Minha mãe adorou e não queria sair da água por nada, só teve medo de fazer o banho de snorkel que dizem,( e eu concordo) é o mais prazeroso de todos. O guia te orienta a usá-lo e mergulha junto com você, segurando pela mão. De olhos bem abertos o turista observa o fundo do mar com seus peixes e plantas multicores. É um passeio sensacional.

O arquipélago abriga centenas de espécies de fauna e flora, protegidas pelo Parque Nacional Marinho, criado em 1988 e administrado pelo IBAMA.Mas não é só por isso que o local é encantador. Os nomes dos pontos turísticos são um destaque a parte: farol da Sapata, buraco da Raquel e costa da Esmeralda. Contam que o buraco da Raquel recebeu este nome porque Raquel era a filha de um comandante que fugia para o local com um amante a cada dia, nas horas em que a maré baixava.
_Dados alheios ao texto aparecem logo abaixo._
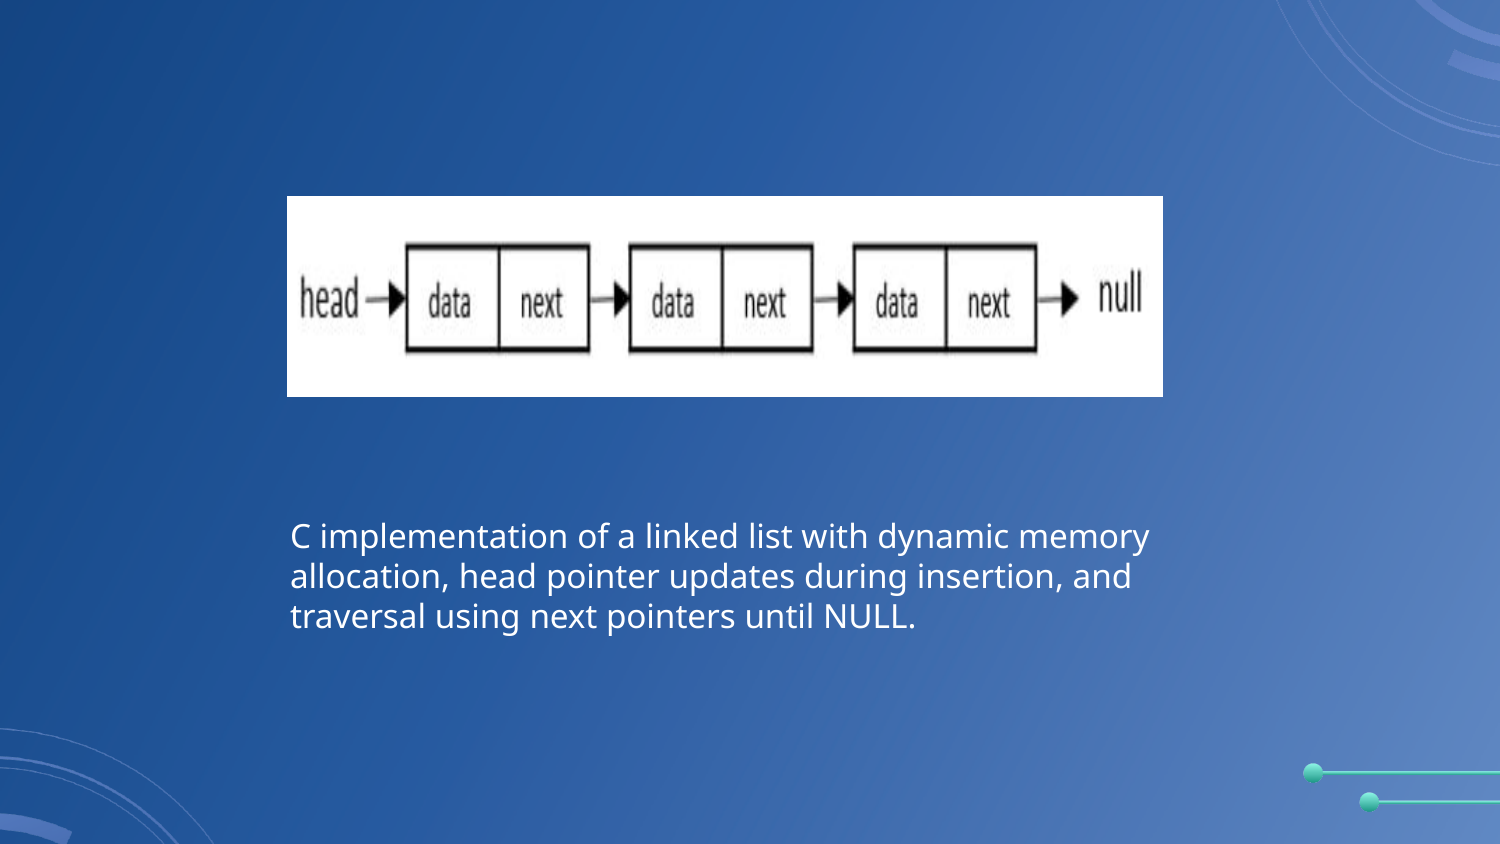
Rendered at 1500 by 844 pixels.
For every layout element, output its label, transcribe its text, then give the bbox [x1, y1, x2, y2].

picture [0, 0, 1500, 844]
text_box C implementation of a linked list with dynamic memory allocation, head pointer updates during insertion, and traversal using next pointers until NULL. [274, 507, 1175, 643]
E quem vai saber né?

Localizado em pleno Oceano Atlântico, a mais de 500 quilômetros da costa brasileira, o arquipélago com suas 21 Ilhas, pertence ao governo do Estado de Pernambuco que mantém um rigoroso controle de visitantes e cobra, pela permanência em terra, uma taxa de Preservação Ambiental, que é calculada de acordo com o número de dias de estada. Assim, Noronha consegue conciliar a conservação da sua biodiversidade com a exploração sustentável do turismo, hoje a principal fonte de renda local.

Muitas pousadas da ilha funcionam nas residências dos moradores. Assim, você pode compartilhar os dias com os nativos e ter um conhecimento maior da vida no local.

Ah! que delícia viver um pouquinho a vida tranqüila daqueles brasileiros. Saudosamente, volta e meia lembro da viagem, do quanto é bonito o trabalho de preservação por lá. E uma coisa é certa: Quero voltar para ver novamente a vista da praia do Boldró, uma das mais lindas do mundo; e até brincar com as centenas de mabuias - réptil parecido como uma lagartixa que está em todos os lugares: no quarto, na sala, no bar, na praia. No início você tem receio, depois se acostuma e acaba se afeiçoando ao bicho e tirando fotos com ele.

Com tanta exuberância natural, é difícil acreditar, como dizem, que Fernão de Noronha, comerciante português que financiou a expedição de Américo Vespúcio, e que depois recebeu o arquipélago da coroa portuguesa como pagamento, nunca pisou no local que até hoje carrega seu nome. Pior! Ele não sabe o que perdeu.